*Exercise*. Search the records for the string "evenodd", then copy each line where it appears.

(Collected data)
^^^^^^^^^^^^^^^^

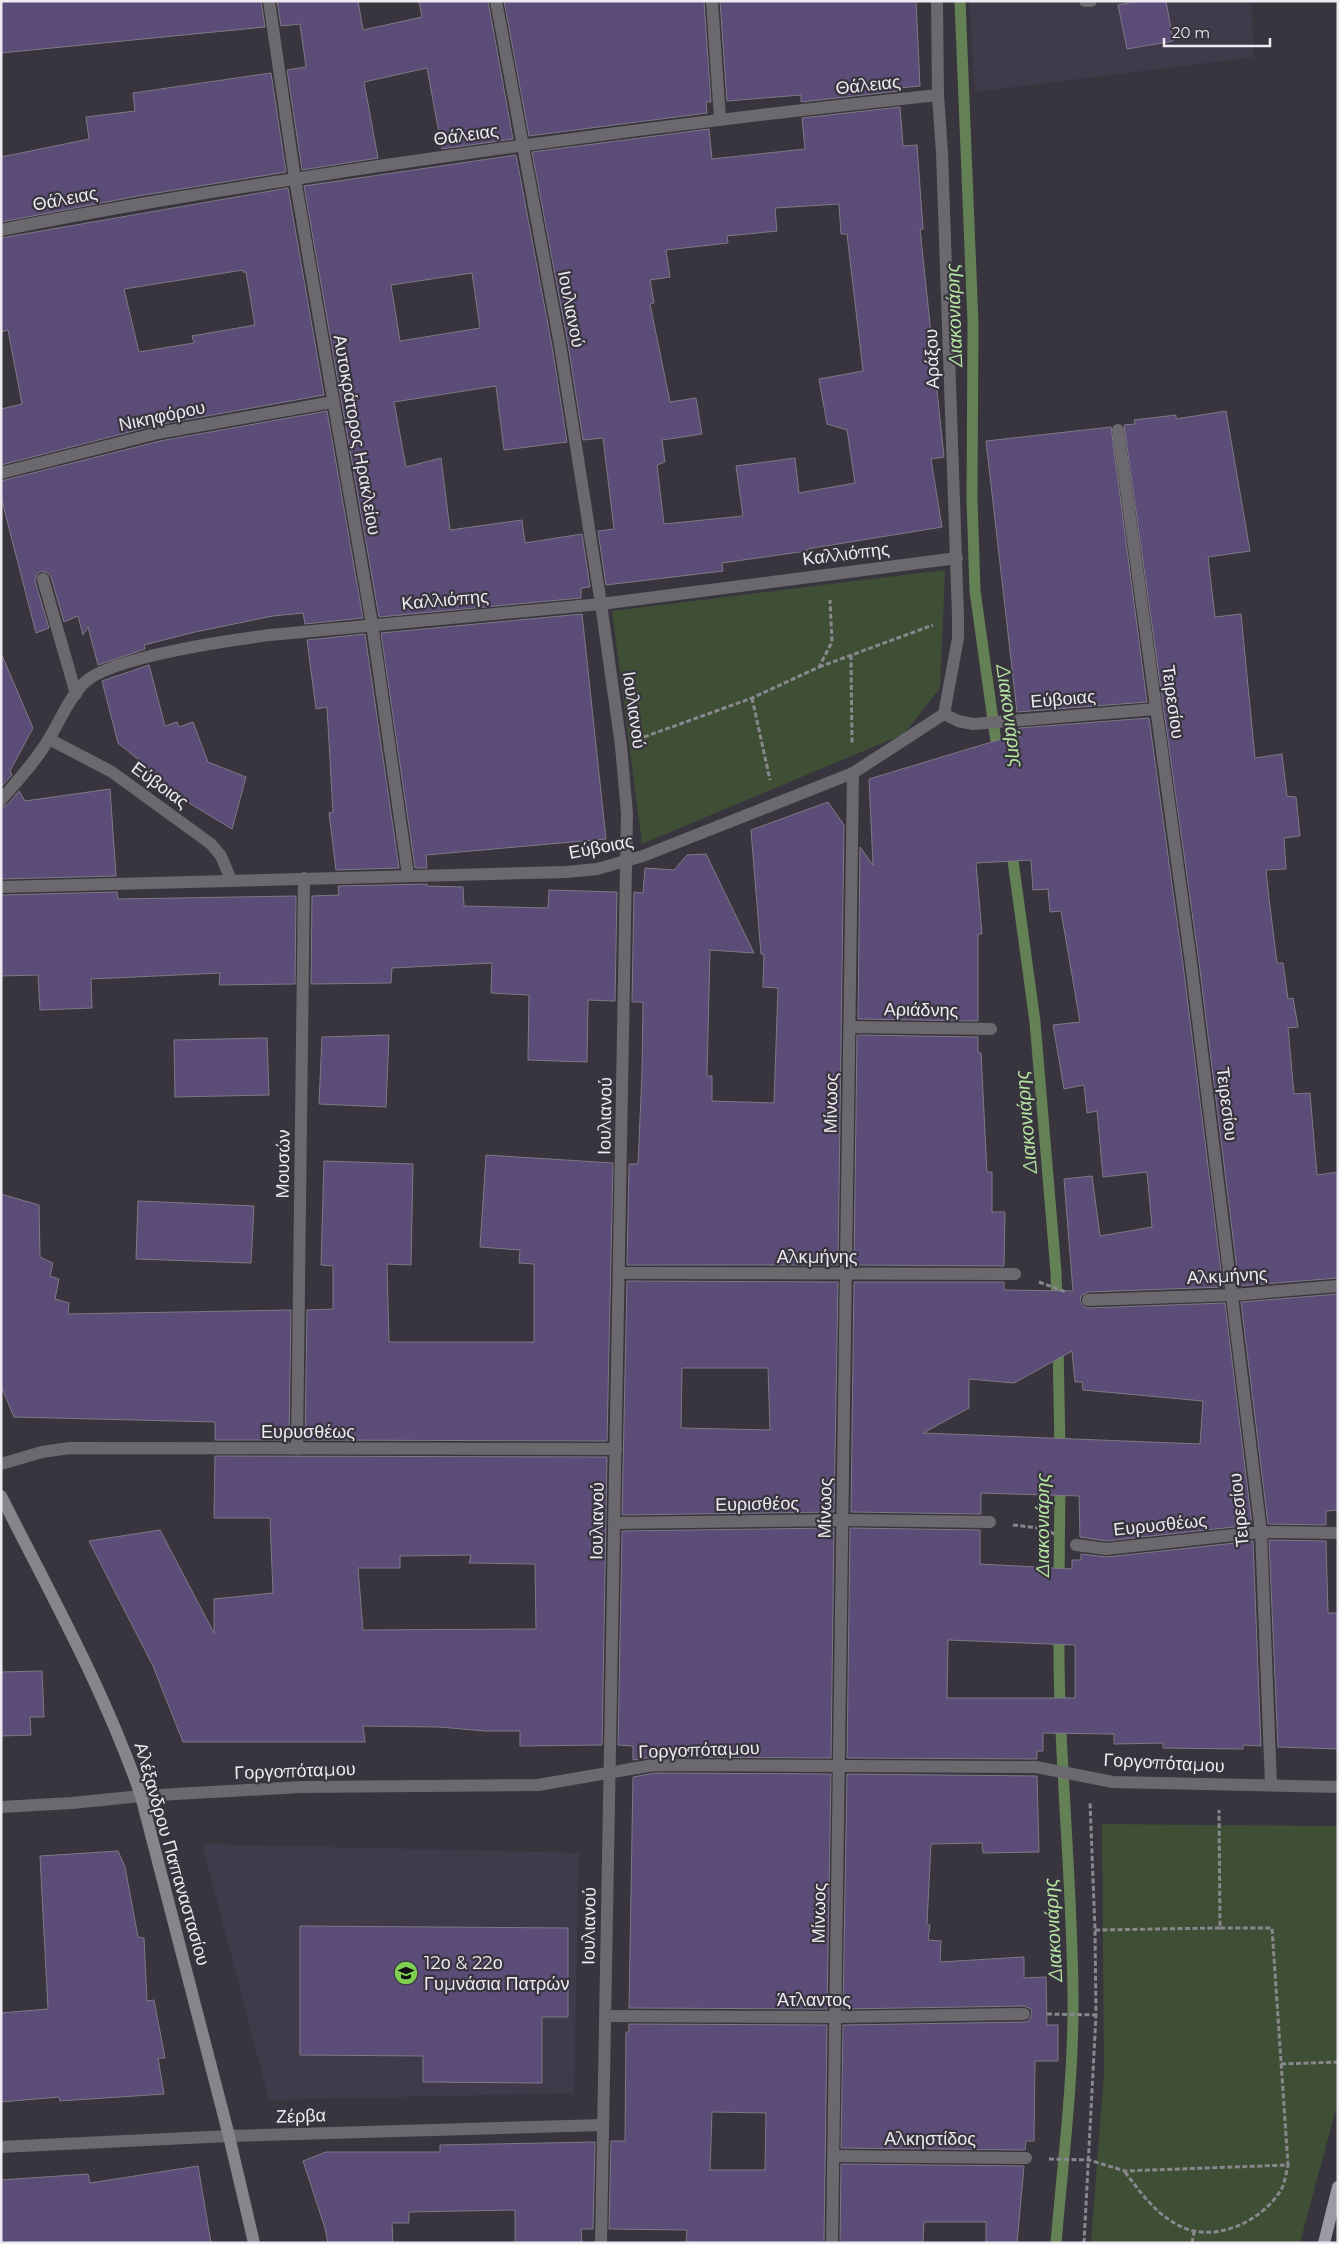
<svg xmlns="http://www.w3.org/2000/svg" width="1339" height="2244" viewBox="0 0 1339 2244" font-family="Montserrat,sans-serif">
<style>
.built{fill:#403b4a}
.green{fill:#3e4f36}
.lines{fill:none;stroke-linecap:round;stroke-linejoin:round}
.stream{stroke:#638155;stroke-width:11}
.building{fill:#5b4c78;stroke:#7d7a84;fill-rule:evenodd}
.path{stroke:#89878e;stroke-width:3;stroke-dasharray:5 2.5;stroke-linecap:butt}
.service{stroke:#6b696e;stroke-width:12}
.minor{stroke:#6b696e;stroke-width:12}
.secondary{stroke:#87858c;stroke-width:12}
.primary{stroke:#9d9aa3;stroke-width:12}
.labels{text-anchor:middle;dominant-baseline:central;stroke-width:4.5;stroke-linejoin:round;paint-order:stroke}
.street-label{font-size:18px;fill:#edebf1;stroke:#38353e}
.poi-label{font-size:18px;fill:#edebf1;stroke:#38353e;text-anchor:start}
.water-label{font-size:19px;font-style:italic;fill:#b6e5a1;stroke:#38353e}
</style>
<rect width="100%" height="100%" fill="#38353e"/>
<g class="built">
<polygon points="969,1 1251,1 1254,57 975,92"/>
<polygon points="202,1844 579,1853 574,2093 269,2100"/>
</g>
<g class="green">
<polygon points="945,570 940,688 904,734 642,844 612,611"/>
<polygon points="1102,1824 1338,1826 1338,2101 1300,2243 1091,2243 1104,2073"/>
</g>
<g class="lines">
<g class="stream">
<polyline points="960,1 973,323 972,499 975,591 998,756"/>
<polyline points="1011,846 1035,1022 1056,1272 1057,1305"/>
<polyline points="1058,1343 1060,1452"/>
<polyline points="1059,1582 1060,1481"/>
<path d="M1056 2243C1063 2160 1074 2077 1073 1994 1072 1872 1058 1752 1059 1631"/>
</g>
</g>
<g class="building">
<polygon points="1,1 261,1 265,27 1,53"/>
<polygon points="277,1 358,1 363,30 422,17 419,1 488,1 513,139 442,149 427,68 364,82 378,158 302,170 287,70 306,67 300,24 281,26"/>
<polygon points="504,1 704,1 711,102 706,102 707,113 529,136"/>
<polygon points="720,1 916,1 920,86 899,88 899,91 801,102 801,95 727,101"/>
<polygon points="1139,1 1166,1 1173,41 1127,49 1118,5"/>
<polygon points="271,73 286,172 138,196 1,222 1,157 89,139 86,117 135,111 133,93"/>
<path d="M900 107 903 146 917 145 923 229H920L944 457 931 459 942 527 807 549V551L722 563 723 571 606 585 598 531 614 529 603 438 583 440 568 344 532 152 709 129 712 159 805 149 802 118ZM839 204 841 234H847L863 371 819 379 827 424 847 430 855 483 799 493 795 458 736 466 743 516 664 524 657 465 665 462 662 440 702 434 696 398 670 402 650 304 654 303 650 280 670 277 666 250 728 243 727 236 777 231 775 208Z"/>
<path d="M516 155 552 346 567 442 504 450 496 386 394 402 406 467 441 458 450 530 522 520 525 543 582 534 590 587 581 588V598L379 617 304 186ZM472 273 480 328 400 341 391 285Z"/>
<path d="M288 188 324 395 157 425 1 465V409L22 404 8 330 1 332V238ZM243 270V272H246L255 325 192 336 194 343 139 352 124 289Z"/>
<polygon points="327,411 363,618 305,624 303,613 273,616 195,632 144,645 145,649 98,665 88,627 83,635 78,616 64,622 51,577 48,573 41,571 37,574 35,581 49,628 36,633 1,497 1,481 160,441"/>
<polygon points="1226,411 1250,551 1208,557 1215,617 1241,614 1255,758 1282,754 1287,796 1296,797 1300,836 1284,838 1286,869 1266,870 1269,899 1277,963 1283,963 1288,999 1293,998 1298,1027 1288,1028 1294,1094 1310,1093 1317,1175 1338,1172 1338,1278 1239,1286 1199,962 1124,425 1135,424 1134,420 1176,415 1176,419"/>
<polygon points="1111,427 1147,702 1017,712 986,441"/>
<polygon points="582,614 606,839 426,855 427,868 415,868 381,633"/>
<polygon points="365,634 399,868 336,870 329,813 333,812 327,707 316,709 307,640"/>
<polygon points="1,653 33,728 10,771 12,775 1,787"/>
<polygon points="149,665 165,726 177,722 179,727 193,722 208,762 246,777 232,829 166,789 162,779 118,743 102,681"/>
<path d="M1149 718 1183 964 1223 1287 1088 1292 1081 1296 1080 1301 1084 1307 1088 1308 1225 1303 1252 1525 1106 1541 1080 1537 1079 1496 981 1493V1514L851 1512 854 1282H1004V1290L1073 1291 1064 1179 1092 1176 1100 1236 1152 1227 1147 1172 1103 1177 1097 1111 1087 1113 1084 1085 1064 1089 1053 1025 1080 1022 1061 911 1050 912 1048 889 1033 890 1031 860 976 863 982 934H978V1021L858 1019 860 847 873 865 869 779 1005 738 1020 737 1019 728ZM1072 1351 1075 1382H1082L1083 1390 1203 1401 1200 1444 923 1433 969 1408V1379L1014 1383Z"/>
<polygon points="110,789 116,876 1,879 1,808 7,805 19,791 25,801"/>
<polygon points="828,802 844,825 838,1265 627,1265 629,1164 638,1164 642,1073 643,1002 632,1002 634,892 643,893 645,868 674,870 687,855 706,854 754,953 710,950 707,1076 712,1076 712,1101 774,1103 778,988 763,987 764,954 761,954 751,830"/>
<polygon points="427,884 427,886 463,887 464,906 548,908 549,890 617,892 615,1001 588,1000 587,1062 528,1060 529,995 491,993 492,963 392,968 391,983 311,984 312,896 339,895 338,886"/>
<polygon points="117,892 118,899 296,896 295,984 219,985 220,973 91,979 92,1008 40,1010 38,975 1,976 1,895"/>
<polygon points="389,1035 386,1107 319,1104 322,1037"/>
<polygon points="857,1035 978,1037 978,1053 981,1053 987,1172 992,1172 992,1212 1005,1212 1004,1266 854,1265"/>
<polygon points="267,1038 269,1095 175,1097 174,1040"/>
<polygon points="486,1155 613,1163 607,1441 305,1440 307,1310 333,1309 333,1266 321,1265 324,1161 413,1164 411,1265 387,1264 389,1342 534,1342 534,1264 519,1263 520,1250 480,1247"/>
<polygon points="1,1194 39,1205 40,1257 53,1263 50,1276 59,1279 55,1299 69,1303 68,1314 291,1310 289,1440 215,1440 215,1422 14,1417 1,1386"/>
<polygon points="138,1201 254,1206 251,1263 136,1259"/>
<path d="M627 1281 838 1282 834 1512 622 1515ZM682 1368H768L770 1430 681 1428Z"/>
<polygon points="1338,1294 1338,1510 1326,1511 1326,1525 1268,1524 1241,1302"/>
<path d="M215 1456 607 1457 602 1745 520 1746V1731H485L439 1727 363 1726 365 1742H183L153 1666 89 1541 160 1530 214 1633V1599L273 1593 270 1518H214ZM471 1555 469 1563 535 1564 536 1629 363 1630 358 1568H400V1556Z"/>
<polygon points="834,1528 831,1758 654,1757 633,1760 633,1746 618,1745 622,1531"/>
<path d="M850 1528 980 1530V1564L1072 1569V1560H1081V1554L1107 1557 1253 1541 1261 1746 1243 1745V1749L1163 1748V1743L1114 1744V1734L1043 1733V1751H1037V1759L847 1758ZM948 1640 1075 1645V1698H947Z"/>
<polygon points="1269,1540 1326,1541 1328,1613 1338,1613 1338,1749 1278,1747"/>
<polygon points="42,1671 44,1717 30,1717 31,1735 1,1736 1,1672"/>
<polygon points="655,1773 831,1774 827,2009 629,2008 633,1777"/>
<polygon points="847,1774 1037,1776 1039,1852 983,1853 982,1843 931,1844 927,1924 930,1925 928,1940 941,1941 940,1962 1024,1957 1024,1978 1046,1977 1047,2025 1058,2025 1058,2061 1035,2061 1034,2141 1026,2141 1025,2150 841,2148 843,2025 1024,2022 1029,2021 1032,2014 1031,2009 1024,2006 843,2009"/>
<polygon points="118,1851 125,1867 138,1937 144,1938 147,2001 154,2000 165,2058 158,2058 164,2094 60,2101 59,2097 1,2102 1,2013 48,2009 40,1856"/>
<polygon points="300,1926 568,1928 568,2017 542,2017 542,2083 423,2082 423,2056 300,2055"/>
<path d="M629 2024 827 2025 824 2243 686 2242 687 2230 609 2229 611 2141H625L626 2032H629ZM712 2112 766 2113 765 2170H710Z"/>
<polygon points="595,2142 593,2229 581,2229 582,2243 515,2243 515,2210 409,2212 409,2223 392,2223 393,2243 328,2243 325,2228 303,2161 326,2152 440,2152 440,2145"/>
<polygon points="841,2164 1024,2166 1017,2243 986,2243 986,2222 924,2222 923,2243 840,2243"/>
<polygon points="198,2166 211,2243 1,2243 1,2180 88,2174 90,2183"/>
</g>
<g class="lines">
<g class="path">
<polyline points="851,655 852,745"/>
<polyline points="819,667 933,625"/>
<polyline points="752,698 770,780"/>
<polyline points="644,737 752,698 819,667 832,642 830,600"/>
<polyline points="1039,1282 1066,1292"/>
<polyline points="1013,1525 1039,1528 1055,1534"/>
<polyline points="1095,1930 1220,1928"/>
<polyline points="1047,2014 1096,2015"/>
<polyline points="1281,2064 1338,2062"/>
<polyline points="1049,2159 1089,2160 1125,2171 1288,2165 1272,1928 1220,1928 1219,1810"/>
<path d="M1125 2172C1141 2193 1156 2215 1182 2227 1216 2243 1262 2221 1281 2190 1285 2183 1286 2173 1288 2165"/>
<polyline points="1084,2243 1096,2015 1095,1930 1090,1802"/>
<polyline points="1192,2243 1194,2232"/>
</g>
<polyline class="service" points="1085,1 1091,1"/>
<g class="minor">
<polyline points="269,1 295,179 372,624 408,875"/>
<polyline points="496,1 560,345 601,604 621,746 627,813 601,2243"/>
<polyline points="712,1 720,119"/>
<polyline points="937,1 938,95 942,153 958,616 958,638 944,714"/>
<path d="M1 230C124 205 248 186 372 167 560 139 749 115 938 95"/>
<polyline points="1118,430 1191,963 1261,1532 1271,1785"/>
<polyline points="1,473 158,433 333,402"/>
<polyline points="43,579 76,694"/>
<polyline points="944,714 958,721 973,724 1156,709"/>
<polyline points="49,739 112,772 211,844 221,856 231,880"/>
<path d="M1 800C18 780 37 760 50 737 61 719 69 698 84 683 110 657 231 640 270 635L601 604 957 558"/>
<polyline points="1,887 566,872 597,869 643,856 853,773 944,714"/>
<polyline points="850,1027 991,1029"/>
<polyline points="619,1273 1015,1274"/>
<polyline points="1088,1300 1233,1295 1338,1286"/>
<polyline points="297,1449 304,878"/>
<polyline points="1,1464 42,1452 70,1448 616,1449"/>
<polyline points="615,1523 843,1520 990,1522"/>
<polyline points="1076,1545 1106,1549 1261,1532 1338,1533"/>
<polyline points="1,1807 72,1803 141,1796 301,1787 538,1785 654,1765 1036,1767 1113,1782 1338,1787"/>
<polyline points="605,2016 835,2017 1024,2014"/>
<polyline points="1,2147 229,2136 603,2125"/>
<polyline points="834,2156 1026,2158"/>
<polyline points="832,2243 853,773"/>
</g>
<path class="secondary" d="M1 1496C51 1595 105 1691 141 1796L229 2136 254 2243"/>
<polyline class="primary" points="1324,2243 1338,2187"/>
</g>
<defs>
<g id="school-disc" transform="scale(1.25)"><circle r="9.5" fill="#7fd052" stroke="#38353e"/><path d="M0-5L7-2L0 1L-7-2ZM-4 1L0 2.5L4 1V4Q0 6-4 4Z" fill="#111"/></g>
</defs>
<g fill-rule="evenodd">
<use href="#school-disc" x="406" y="1973"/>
</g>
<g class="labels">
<g class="street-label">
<text transform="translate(868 85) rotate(-6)">Θάλειας</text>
<text transform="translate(466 135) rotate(-8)">Θάλειας</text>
<text transform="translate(65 199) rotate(-11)">Θάλειας</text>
<text transform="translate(571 309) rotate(79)">Ιουλιανού</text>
<text transform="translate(932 359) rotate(-92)">Αράξου</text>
<text transform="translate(162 416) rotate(-12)">Νικηφόρου</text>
<text transform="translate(357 435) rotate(80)">Αυτοκράτορος Ηρακλείου</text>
<text transform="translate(846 554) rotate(-7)">Καλλιόπης</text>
<text transform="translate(445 600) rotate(-5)">Καλλιόπης</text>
<text transform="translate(1063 699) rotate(-5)">Εύβοιας</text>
<text transform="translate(1173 702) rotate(82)">Τειρεσίου</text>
<text transform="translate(634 710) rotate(82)">Ιουλιανού</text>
<text transform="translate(160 785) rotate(36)">Εύβοιας</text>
<text transform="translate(601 847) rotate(-11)">Εύβοιας</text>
<text transform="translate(921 1010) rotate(1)">Αριάδνης</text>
<text transform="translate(831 1103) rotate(-89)">Μίνωος</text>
<text transform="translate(1227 1104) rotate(83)">Τειρεσίου</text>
<text transform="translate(605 1116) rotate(-89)">Ιουλιανού</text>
<text transform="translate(283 1164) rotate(-89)">Μουσών</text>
<text x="817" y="1257">Αλκμήνης</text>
<text transform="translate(1227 1276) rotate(-3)">Αλκμήνης</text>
<text x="308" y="1432">Ευρυσθέως</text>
<text transform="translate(757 1504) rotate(-1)">Ευρισθέος</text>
<text transform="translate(825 1508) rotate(-89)">Μίνωος</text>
<text transform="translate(1239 1510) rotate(-96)">Τειρεσίου</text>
<text transform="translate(597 1521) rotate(-89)">Ιουλιανού</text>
<text transform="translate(1160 1525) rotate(-6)">Ευρυσθέως</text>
<text transform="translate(699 1750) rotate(-2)">Γοργοπόταμου</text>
<text transform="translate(1164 1763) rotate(3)">Γοργοπόταμου</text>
<text transform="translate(295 1771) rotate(-2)">Γοργοπόταμου</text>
<text transform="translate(172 1854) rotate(74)">Αλέξανδρου Παπαναστασίου</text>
<text transform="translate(819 1913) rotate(-89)">Μίνωος</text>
<text transform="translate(589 1926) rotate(-89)">Ιουλιανού</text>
<text x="814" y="2000">Άτλαντος</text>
<text transform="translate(301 2116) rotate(-2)">Ζέρβα</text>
<text x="930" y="2139">Αλκηστίδος</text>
</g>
<g class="poi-label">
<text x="424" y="1963">12ο &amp; 22ο<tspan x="424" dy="21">Γυμνάσια Πατρών</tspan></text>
</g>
<g class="water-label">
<text transform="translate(954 315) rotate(-92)">Διακονιάρης</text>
<text transform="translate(1010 716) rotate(82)">Διακονιάρης</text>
<text transform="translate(1026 1122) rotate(-95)">Διακονιάρης</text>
<text transform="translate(1042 1525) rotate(-90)">Διακονιάρης</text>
<text transform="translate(1053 1930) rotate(-93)">Διακονιάρης</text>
</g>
</g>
<rect width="1339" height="2244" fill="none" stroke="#edebf1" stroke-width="5"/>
<path d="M1164 38v8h106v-8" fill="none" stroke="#edebf1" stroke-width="2.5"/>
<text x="1172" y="38" font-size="15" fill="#edebf1" stroke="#38353e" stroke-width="4" paint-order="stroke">20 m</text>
</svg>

^^^^^^^^^^^^^^^^

*Result of this task*.
.building{fill:#5b4c78;stroke:#7d7a84;fill-rule:evenodd}
<g fill-rule="evenodd">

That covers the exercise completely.